PROBLEM DETAILS
Pick up the recollection of required reading in school after its last sentence and carry it forward.

EXTRACT
Begin

In my parochial school, I was required to read a book and do a book report on it 2x/month or every other week from 5th grade (10-11 years old) through 8th grade. That would have been 15+ books a year. Summer reading varied by teacher but was probably 1-3 books per summer that were required from entering 4th grade and up.
I used to balance longer books with shorter reads in between to keep up with the schedule, but sometimes had to choose a random "age appropriate" book the night before the book report was due, read the whole thing and write the report in one shot because I wasn't on track to finish whatever else I was reading at the time.
In HS we slowed down a little and probably read just one book per month, while discussing and analyzing it in class the entire month and writing a paper on a theme at the end. Some classes had more. 8-15 per year I'd say. I don't believe I had required summer reading at my highschool. I had required community service hours instead with journaling/logging that had to be turned in.

End

DATA LINES
Begin

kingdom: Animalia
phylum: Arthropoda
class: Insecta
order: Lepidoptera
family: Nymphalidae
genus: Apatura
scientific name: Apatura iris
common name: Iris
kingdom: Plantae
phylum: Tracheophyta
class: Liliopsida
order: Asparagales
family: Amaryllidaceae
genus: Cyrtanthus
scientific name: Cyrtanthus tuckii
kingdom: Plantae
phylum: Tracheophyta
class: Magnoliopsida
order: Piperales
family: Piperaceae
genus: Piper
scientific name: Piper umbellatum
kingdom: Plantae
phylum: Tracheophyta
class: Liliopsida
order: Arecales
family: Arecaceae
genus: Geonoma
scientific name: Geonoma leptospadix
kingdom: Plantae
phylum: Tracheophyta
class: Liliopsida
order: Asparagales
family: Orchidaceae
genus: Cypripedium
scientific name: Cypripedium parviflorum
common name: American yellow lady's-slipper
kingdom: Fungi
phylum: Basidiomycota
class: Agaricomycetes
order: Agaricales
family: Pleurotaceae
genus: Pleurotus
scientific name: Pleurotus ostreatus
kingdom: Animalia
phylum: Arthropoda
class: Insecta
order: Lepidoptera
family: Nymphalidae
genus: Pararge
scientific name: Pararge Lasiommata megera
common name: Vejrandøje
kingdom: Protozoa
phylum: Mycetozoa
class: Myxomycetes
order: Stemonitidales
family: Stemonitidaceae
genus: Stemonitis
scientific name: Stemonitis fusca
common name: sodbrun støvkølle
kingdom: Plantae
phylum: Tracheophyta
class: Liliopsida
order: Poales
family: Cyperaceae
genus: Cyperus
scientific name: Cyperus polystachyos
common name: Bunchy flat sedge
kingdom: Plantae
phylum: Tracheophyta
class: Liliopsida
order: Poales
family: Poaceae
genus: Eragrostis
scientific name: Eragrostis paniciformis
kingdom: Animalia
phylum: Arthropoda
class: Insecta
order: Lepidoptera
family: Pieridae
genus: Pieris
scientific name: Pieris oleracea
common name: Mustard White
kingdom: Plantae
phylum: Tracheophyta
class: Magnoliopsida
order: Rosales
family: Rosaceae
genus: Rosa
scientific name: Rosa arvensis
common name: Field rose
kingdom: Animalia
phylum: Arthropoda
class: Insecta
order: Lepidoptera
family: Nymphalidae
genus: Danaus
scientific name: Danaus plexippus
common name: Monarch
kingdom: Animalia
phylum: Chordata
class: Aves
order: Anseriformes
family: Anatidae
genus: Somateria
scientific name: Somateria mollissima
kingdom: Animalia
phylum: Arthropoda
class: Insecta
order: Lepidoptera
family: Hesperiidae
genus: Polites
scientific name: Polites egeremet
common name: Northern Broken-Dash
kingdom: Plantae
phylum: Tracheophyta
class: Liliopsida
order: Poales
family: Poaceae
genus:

End

RESULT FOR THIS TASK
For the sake of this thread, most of the books I can remember from HS are listed here. The few that are not are near the top of the GoodReads list, although the GR list includes a LOT of books we read in middle school. Pretty weak education if you are reading The Giver and The Red Badge of Courage as HS material. Those were both required reading in 5th or 6th for me.
I came up with a list of 50-60 titles for grades 1-8 and around 100 titles in HS. To compare, I also looked up what kids are required to read these days. For works like the Iliad and the Odyssey, we were only required to read a number of cantos and some "titles" were short collections of poetry or several short stories from the same author. We were also required to read around a dozen books for the high-school exit exam.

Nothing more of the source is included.